Originally posted by Cleaburne:
My thoughts on the subject, which is broad and has many dimensions. There will always be income inequality. Concentrate on removing barriers to creating a successful, healthy business. Is it harder or easier to be successful in business now than it was 15-20 years ago? Government involvement and selective manipulation of tax policies and regulations seem to me to be like the policy of radiation and chemotherapy. The hope is that the cancer dies before the patient dies. Economic freedom will return when we get rid of politicians who have no expertise in how to create and run a business successfully.

(These statements have not been evaluated by the Food & Drug Administration. These statements also are not intended to diagnose, treat, cure or prevent any disease)
Couldn't agree more. Great post. I have my own experience with this, but not go into it. Yard work is calling my name.
 
Contrary to opinions you might form by listening to or reading opposing pundits, Piketty is actually quite humble about his conclusions. These conclusions are in part 4 of the book and he invites one and all to disagree, admitting he has no special powers to foresee the future.

The first three parts are about the history of inequality and some of its consequences and no rational economist is questioning his hindsight. Bottom line is the farther it gets out of whack, the more damaging are the consequences. And no one sane questions the fact that income and wealth gaps are widening, particularly in the US.

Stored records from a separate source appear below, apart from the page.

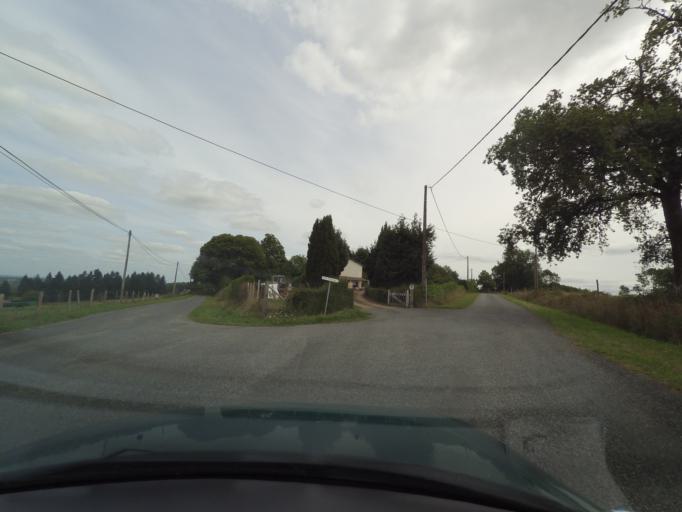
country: FR
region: Limousin
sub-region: Departement de la Haute-Vienne
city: Ladignac-le-Long
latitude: 45.6420
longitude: 1.1174
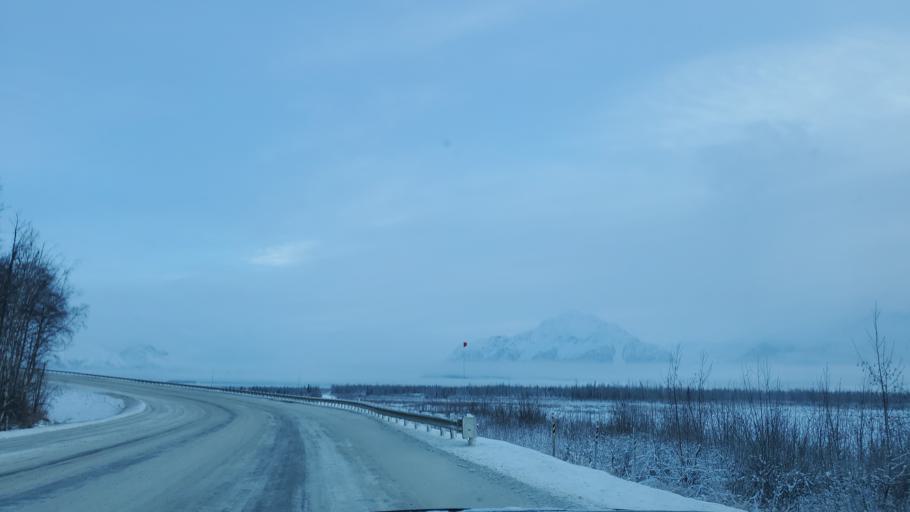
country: US
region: Alaska
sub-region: Matanuska-Susitna Borough
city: Gateway
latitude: 61.5500
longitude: -149.2849
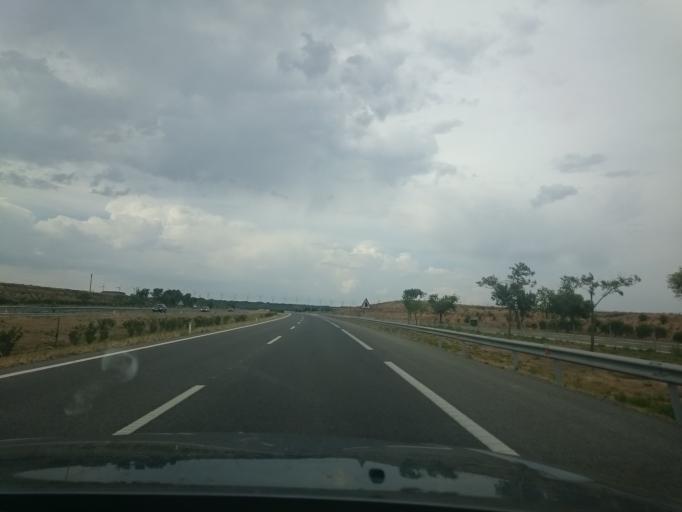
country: ES
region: Navarre
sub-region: Provincia de Navarra
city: Murchante
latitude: 42.0641
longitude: -1.6898
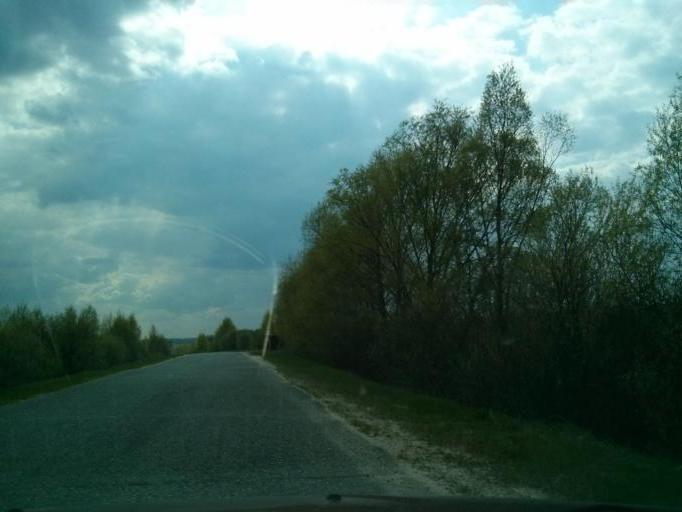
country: RU
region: Nizjnij Novgorod
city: Shimorskoye
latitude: 55.3794
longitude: 41.9351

One of the main effects of this is to lower aggregate demand which is a key component to growing GDP and without GDP growth, we're never fully getting out of the hole we're in both here and globally. While you can argue all day about solutions, the problem just is what it is.

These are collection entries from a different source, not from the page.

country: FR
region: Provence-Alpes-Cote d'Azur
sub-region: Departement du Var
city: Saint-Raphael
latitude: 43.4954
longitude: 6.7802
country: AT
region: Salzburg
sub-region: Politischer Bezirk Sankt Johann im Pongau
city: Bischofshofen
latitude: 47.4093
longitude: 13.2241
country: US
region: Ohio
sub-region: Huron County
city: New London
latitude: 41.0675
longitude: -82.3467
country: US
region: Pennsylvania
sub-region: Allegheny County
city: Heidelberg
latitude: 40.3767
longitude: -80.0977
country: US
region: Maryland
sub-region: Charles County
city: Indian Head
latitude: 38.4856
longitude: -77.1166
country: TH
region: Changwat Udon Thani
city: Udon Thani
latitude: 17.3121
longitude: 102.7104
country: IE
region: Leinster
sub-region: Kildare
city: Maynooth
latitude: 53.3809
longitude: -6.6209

Another problem is that the super-rich are eroding democracy. To cite just one example, 90% of Americans favor equal pay for women doing equal work- how far did that get? It's one thing now to have the uber-rich, many of whom are self made, calling the shots for their benefit, Piketty wonders what will happen when (because capital is outgrowing the economy) the pampered children and grandchildren of these people who might have done nothing on their own start calling the shots.

BTW, Paul Krugman, cited first in this story as one who agrees with Piketty, is not just some left-wing hack columnist for the New York Times, he is a Nobel Prize winning economist whose opinions are widely cited in the field.

But the thing I find most distressing is the political divide on this and nearly all other issues. Nobody has all the answers and if you think your party, Republican or Democrat, is right about everything, you are a menace to society.